Payload: Payload is agent that helps in taking advantage of vulnerability in remote hacking.
Attack: An attack occurs when a system is compromised based on a vulnerability.
Types Of Attack:
1.Operating System Attack
2.Application level Attack
3.Shrink Wrap Code Attack
4.Misconfiguration Attack
Operating system attack is attack done on specific type of OS. Such
attack is done using flaws in programs and services shipped with OS.
Application level attack is done over faulty coding practices done over
software during its development. Shrink Wrap Code attack are attacks
done over UN-refined scripts used for making task simpler. Last is
misconfiguration attack, it is kinda attack which is done over
mis-configured system or a system with default settings.

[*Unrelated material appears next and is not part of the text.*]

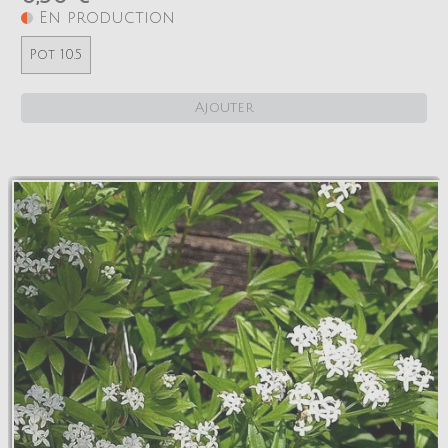
En production
Pot 10.5
Ajouter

Work Of An Ethical Hacker:
Job of an ethical hacker is to use all his skills and tools used by
malicious hackers to find vulnerabilities in system and then provide it
security against those vulnerabilities.
Skills Required For A Hacker
Following are some must know things for a hacker or you can say requirements of hacker.
Operating System:
As a hacker you must have upper hand skills in Operating systems
Windows, Linux and Unix. Once you master Linux and Unix you'll hardly
face problem getting yourself on MAC. As we'll move further we will
cover both of them in short and then slowly move our level to advanced.
Networking:
A hacker must have expertise in field of networking even if you don't
have them you must be knowing about some basic terms used in
networking. Please click on following links and try to grasp topics as
thoroughly as you can.
OSI Model/Internet Protocol Stack (
http://en.wikipedia.org/wiki/OSI_model)
Network Topology (
http://en.wikipedia.org/wiki/Network_topology)
The reality is that a hacker should know networking to best level.
Just knowing above terms is not sufficient though you'll not encounter
that much problem while learning. We still recommend you buying a book
on networking that should cover networking to level of pin points. My
personal favor is to book Data Communication And Networking by Behrouz
Forouzan if you want to start. Click on following link to know more,
read people's view or if you want to purchase.
Data Communications and Networking (McGraw-Hill Forouzan Networking)
(
https://www.amazon.com/dp/0072923547/ref=as_li_ss_til?tag=dolod-20&camp=0&creative=0&linkCode=as4&creativeASIN=0072923547&adid=1VVN3A0Q6J4E1PNBYKZ8&)
Knowledge About Setting Up And Configuring Servers:
Yes that is necessary for a hacker so when we will move ahead with
flow. We will cover configuring IIS 7, Apache, Vertrigo on Windows and
Apache on Linux. Both HTTP and FTP servers will be covered.
Programming:
Absolutely no one can deny all best hackers in world have master hand
in programming. Following are must know programming languages but you
can even make things work even if you don't know them. In any case I
would recommend you learn programming.
HTML, C, C++, Java, SQL, Python, Perl, PHP and Ruby.
At most basic level my advise will be you must know HTML, C, SQL, PHP and ruby.
Tools:
Backtrack is platform which is specially crafted and designed for
penetration testing. Metasploit is framework that is used to create and
experiment with exploits and payloads. Both are must for a hacker today.
Alternative to Backtrack is Knoppix Security Edition and Mautrix, if
you master Bactrack you'll easily master both of them. So I will not
leave them apart from our list, we'll also cover them.
Steps Involved In Hacking:
As mentioned earlier ethical hacker takes same steps as malicious
hacker. Following are different steps that are performed during hacking.
1.Reconnaissance:
This step involves gathering potential information about target
system. In fact hacker spends 90% of time for this phase only and next
10% time for rest of the steps.
2.Scanning:
During this phase network is scanned for vulnerability.
3.Gaining Access:
This is the step where real hacking takes place. Hacker takes
advantage of vulnerability found in scanning phase and penetrates the
victim system.
4.Maintaining Access:
After gaining access hacker makes provision to come back by planting root-kit and backdoor.
5.Covering Tracks:
In this phase hacker removes all traces of his/her presence in system by removing log files and event logs.